_Problem requirements:_
Collect every line in the entries below that contains the string "search". Treat uppercase and lowercase letters as different.

_Available data:_
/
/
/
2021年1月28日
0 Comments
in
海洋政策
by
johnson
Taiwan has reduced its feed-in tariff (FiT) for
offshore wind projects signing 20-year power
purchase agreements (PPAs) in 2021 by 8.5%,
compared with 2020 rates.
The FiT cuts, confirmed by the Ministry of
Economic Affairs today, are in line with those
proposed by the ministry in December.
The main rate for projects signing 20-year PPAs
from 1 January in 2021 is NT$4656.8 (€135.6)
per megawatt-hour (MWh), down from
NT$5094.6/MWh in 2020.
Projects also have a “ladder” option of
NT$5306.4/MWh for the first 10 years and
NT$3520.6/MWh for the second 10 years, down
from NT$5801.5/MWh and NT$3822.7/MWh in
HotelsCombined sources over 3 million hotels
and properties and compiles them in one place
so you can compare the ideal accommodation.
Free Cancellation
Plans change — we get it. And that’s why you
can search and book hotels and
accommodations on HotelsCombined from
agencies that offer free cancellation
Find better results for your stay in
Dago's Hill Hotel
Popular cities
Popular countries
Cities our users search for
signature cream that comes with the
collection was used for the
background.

--

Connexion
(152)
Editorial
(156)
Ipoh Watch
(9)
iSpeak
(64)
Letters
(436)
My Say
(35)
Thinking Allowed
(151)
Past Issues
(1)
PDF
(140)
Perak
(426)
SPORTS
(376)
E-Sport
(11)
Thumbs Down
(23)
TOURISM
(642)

_Problem solution:_
can search and book hotels and
Cities our users search for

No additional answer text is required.